Why GPT-5.5 Fell Short of Expectations
GPT-5.5, while advanced, struggles with long-term planning, consistent reasoning under uncertainty, and reliable real-world action execution. These limitations have hindered enterprise adoption, where precision and autonomy are non-negotiable. According to internal benchmarks, current models still hallucinate too often and lack contextual memory for complex workflows.
The AI Superapp: OpenAI’s Endgame
OpenAI is not stopping at GPT-5.5 — it’s building toward an AI superapp: a unified platform that handles multi-step tasks across productivity, communication, and decision-making. Unlike static chatbots, this next-gen interface will use autonomous agents, real-time data synthesis, and persistent memory to act proactively — like booking flights, negotiating contracts, or managing budgets without human input.

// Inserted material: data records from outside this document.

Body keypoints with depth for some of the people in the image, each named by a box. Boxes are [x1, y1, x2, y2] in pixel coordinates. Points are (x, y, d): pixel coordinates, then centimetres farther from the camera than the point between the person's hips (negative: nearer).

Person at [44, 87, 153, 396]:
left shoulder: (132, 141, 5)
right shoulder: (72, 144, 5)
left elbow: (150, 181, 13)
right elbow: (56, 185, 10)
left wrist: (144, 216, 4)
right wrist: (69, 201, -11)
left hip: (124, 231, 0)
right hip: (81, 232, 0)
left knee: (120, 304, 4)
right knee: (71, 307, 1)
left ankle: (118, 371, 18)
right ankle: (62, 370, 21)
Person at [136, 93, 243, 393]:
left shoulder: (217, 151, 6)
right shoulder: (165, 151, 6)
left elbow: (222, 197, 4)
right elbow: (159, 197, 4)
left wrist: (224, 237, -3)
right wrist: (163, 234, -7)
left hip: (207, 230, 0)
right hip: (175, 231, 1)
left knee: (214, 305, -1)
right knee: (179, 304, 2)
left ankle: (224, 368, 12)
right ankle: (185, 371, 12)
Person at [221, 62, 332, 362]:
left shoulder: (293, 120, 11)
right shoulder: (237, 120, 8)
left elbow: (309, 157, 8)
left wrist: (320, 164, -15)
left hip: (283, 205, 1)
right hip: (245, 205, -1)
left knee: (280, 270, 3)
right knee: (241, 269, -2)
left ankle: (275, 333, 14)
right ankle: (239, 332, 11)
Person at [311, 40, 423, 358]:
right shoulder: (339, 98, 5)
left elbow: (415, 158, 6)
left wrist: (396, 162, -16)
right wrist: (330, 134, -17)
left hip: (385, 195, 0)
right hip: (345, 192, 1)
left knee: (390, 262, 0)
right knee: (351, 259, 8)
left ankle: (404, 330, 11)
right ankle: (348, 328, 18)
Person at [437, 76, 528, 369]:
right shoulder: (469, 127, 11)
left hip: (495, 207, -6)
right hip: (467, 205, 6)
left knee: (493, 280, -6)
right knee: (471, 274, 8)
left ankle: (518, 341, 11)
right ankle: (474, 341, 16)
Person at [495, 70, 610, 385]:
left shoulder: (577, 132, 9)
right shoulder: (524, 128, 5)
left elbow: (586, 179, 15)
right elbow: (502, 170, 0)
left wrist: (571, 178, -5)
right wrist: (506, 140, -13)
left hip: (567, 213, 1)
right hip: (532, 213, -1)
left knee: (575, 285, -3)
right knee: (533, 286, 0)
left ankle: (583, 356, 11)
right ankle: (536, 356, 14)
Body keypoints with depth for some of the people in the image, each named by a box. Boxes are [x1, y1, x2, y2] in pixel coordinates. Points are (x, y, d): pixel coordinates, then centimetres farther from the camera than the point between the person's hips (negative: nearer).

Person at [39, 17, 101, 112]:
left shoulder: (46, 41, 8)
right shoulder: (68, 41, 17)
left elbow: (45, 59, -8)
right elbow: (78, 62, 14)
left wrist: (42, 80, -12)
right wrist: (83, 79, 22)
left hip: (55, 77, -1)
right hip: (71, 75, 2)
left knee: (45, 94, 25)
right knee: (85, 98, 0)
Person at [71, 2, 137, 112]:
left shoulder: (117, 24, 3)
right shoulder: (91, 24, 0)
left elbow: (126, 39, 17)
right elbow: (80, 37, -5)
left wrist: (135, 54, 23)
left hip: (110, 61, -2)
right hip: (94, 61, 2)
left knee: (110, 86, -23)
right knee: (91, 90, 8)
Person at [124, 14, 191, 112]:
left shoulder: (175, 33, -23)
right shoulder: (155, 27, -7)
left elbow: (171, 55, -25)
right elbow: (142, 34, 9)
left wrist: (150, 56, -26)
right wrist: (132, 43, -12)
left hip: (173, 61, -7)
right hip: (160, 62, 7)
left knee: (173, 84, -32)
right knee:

Hybrid AI: The Secret Weapon Behind the Breakthrough
To overcome deep learning’s brittleness, OpenAI is investing heavily in hybrid architectures that fuse neural networks with symbolic reasoning. Early tests show this approach could slash hallucination rates by over 60% and boost multi-step task accuracy by nearly 75%. This shift marks a strategic pivot from incremental upgrades to fundamental architectural innovation.
Scaling the Superapp: Infrastructure and Regulation
For the AI superapp to reach hundreds of millions, OpenAI is deepening partnerships with cloud providers and hardware manufacturers to optimize inference efficiency and reduce latency. Simultaneously, regulators in the EU and U.S. are evaluating whether the superapp model qualifies as an "essential service," potentially triggering antitrust and accessibility rules. OpenAI has begun offering transparency frameworks for model decision trails to stay ahead of compliance demands.
"The slow progress isn’t a setback — it’s a sign we’re on the cusp of something revolutionary," said Pachocki. The real revolution isn’t GPT-5.5. It’s what comes after: AI agents that think, plan, and act — autonomously. And according to OpenAI’s roadmap, these breakthroughs are coming within the next 12 to 24 months.